NGN had argued during hearings in April that Harry’s claims should be struck out because they fell outside the six-year time limit for legal action to have been brought.
In 2012, the newspaper group issued an unreserved apology for widespread hacking by journalists at the News of the World, which the Australian-born media magnate Murdoch had been forced to shut down amid a backlash.

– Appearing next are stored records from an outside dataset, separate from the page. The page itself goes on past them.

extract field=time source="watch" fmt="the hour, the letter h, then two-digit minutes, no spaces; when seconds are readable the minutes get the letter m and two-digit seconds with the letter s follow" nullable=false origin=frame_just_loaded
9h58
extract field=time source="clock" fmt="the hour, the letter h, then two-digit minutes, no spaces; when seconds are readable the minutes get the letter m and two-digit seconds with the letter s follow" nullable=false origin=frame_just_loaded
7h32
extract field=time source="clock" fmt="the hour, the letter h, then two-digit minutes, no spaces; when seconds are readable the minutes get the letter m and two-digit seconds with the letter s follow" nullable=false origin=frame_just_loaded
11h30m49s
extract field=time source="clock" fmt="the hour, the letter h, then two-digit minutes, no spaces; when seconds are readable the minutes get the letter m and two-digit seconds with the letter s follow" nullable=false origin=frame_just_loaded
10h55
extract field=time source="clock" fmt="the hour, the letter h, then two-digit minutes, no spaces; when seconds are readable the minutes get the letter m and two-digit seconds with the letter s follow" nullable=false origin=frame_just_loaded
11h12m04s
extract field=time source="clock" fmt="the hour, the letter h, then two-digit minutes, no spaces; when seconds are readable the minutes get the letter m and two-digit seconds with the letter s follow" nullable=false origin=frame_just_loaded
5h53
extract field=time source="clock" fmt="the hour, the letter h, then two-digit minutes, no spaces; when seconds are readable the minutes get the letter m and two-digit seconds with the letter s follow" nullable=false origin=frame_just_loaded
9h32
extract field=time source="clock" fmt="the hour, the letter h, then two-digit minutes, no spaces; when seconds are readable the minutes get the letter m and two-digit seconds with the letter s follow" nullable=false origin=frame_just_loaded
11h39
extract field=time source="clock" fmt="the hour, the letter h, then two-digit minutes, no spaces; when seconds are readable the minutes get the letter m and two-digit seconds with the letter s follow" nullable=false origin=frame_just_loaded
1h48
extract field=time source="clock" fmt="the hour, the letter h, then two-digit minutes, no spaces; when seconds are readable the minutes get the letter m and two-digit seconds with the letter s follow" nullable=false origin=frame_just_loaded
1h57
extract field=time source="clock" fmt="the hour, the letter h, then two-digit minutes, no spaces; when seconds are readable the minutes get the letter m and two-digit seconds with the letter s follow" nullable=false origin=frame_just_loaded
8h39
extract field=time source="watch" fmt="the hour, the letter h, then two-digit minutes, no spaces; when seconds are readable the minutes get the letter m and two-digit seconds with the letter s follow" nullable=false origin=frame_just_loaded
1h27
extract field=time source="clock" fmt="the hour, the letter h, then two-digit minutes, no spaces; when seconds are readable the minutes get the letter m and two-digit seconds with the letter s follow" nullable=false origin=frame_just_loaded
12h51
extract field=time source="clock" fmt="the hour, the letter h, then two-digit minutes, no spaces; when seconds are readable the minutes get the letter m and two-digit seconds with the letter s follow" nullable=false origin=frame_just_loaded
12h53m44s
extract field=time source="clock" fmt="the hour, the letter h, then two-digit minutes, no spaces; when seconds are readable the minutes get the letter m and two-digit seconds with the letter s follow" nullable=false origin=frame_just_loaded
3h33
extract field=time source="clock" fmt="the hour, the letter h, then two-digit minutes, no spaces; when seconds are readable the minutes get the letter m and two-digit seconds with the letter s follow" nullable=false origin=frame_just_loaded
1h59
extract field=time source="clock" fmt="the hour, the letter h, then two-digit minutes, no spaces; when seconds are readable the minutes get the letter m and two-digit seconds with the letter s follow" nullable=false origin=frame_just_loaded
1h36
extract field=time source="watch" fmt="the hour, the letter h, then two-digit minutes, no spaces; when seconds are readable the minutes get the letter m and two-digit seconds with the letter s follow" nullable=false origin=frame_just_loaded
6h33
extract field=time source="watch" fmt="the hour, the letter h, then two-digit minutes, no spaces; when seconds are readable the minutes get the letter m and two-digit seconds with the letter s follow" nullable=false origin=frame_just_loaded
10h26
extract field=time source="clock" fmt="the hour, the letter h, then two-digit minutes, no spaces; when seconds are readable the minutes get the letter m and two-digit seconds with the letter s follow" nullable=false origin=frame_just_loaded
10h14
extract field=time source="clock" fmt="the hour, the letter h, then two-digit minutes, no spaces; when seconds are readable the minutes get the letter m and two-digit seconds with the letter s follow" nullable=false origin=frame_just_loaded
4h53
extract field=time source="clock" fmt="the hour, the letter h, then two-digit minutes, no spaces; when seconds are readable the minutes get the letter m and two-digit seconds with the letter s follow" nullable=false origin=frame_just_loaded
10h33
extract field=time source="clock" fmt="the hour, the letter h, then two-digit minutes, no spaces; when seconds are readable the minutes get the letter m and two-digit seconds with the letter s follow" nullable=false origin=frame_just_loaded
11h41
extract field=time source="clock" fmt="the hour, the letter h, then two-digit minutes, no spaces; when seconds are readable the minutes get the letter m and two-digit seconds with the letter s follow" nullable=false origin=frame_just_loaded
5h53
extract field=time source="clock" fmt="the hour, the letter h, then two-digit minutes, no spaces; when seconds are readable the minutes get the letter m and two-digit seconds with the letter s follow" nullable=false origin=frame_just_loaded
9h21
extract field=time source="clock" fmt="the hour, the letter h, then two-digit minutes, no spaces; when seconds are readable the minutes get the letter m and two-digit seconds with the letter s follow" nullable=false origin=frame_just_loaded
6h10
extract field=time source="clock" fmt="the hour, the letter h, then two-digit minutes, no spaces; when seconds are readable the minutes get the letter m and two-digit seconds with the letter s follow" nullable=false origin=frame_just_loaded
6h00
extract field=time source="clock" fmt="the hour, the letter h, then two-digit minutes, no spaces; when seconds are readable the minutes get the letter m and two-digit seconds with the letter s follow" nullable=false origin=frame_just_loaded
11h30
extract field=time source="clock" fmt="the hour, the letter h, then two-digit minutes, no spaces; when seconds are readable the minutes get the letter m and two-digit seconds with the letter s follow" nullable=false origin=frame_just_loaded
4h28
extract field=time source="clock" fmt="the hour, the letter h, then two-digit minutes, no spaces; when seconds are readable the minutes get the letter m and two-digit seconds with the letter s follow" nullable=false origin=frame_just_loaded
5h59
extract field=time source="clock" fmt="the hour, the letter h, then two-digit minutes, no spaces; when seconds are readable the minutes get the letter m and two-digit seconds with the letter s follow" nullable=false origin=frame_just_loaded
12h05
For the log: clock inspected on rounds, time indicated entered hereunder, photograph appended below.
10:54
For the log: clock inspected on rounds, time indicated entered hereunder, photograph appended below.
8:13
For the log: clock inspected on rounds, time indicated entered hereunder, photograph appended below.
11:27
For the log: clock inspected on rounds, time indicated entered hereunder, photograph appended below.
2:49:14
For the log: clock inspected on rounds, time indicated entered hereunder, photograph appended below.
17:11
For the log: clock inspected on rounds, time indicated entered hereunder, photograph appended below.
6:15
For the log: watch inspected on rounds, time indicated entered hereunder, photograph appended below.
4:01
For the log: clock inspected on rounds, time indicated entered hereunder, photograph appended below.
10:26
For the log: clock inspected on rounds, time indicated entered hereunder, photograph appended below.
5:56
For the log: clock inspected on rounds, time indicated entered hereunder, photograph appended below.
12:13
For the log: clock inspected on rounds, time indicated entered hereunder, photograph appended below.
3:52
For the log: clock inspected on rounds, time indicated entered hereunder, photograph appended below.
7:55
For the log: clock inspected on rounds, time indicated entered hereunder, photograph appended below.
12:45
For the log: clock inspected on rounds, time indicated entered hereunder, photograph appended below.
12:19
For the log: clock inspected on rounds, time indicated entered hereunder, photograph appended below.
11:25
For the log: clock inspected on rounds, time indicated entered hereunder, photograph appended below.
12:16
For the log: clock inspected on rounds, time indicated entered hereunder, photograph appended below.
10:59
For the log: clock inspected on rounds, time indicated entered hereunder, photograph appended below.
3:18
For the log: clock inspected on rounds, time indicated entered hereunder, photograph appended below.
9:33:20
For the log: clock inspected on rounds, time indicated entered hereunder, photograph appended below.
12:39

But the group has always rejected allegations of any wrongdoing by staff at the Sun.
Harry’s lawyers said the prince had not made a claim sooner because there was a “secret agreement” struck between Buckingham Palace and senior figures at NGN to avoid embarrassment.
His legal team have also said his elder brother Prince William, the heir to the throne, had settled a phone-hacking claim against NGN for a “huge sum”.
INVASION OF PRIVACY
In Thursday’s ruling, Judge Timothy Fancourt agreed the phone-hacking allegations were made too late, and said he could not conclude there was a “sufficiently plausible evidential basis” for Harry to allege there was a secret deal in place.
But he said the rest of Harry’s claims of “blagging” – or obtaining by deception – confidential details about him and using other unlawful invasions of privacy could proceed to a trial due to begin in January next year.
“The remaining claims must be tried,” he said.
Overall, Fancourt said it was difficult to say whether Harry or NGN had won. “I do not find this is a case where it’s possible to say one party is clearly the successful party,” Fancourt told the court.
However, NGN hailed Thursday’s ruling as a “significant victory”, and said the company was drawing a line under phone-hacking which has dogged the publisher since it first came to light in 2005
“It is quite clear there was never any such (secret) agreement and it is only the duke who has ever asserted there was,” an NGN spokesperson added.
The Palace has declined to comment.
Since stepping down from royal duties in 2020, Harry has turned his focus onto battling the British press which he says has intruded into his private life since he was a child, spreading lies about him and those close to him, in recent times most notably his U.S. wife.
He has also lashed out at his own family, including the king and his second wife Camilla who he says conspired through royal aides into planting stories about him in papers to enhance their reputations or distract from wrongdoing they might have committed.
In June, he became the first senior British royal for more than 130 years to give evidence in court when he appeared as part of his lawsuit against Mirror Group Newspapers.
Harry has divided British opinion: some disapprove of his distancing from the royal family and view him as attention-seeking, while others applaud him as a progressive tackling an immoral media and old-fashioned establishment attitudes.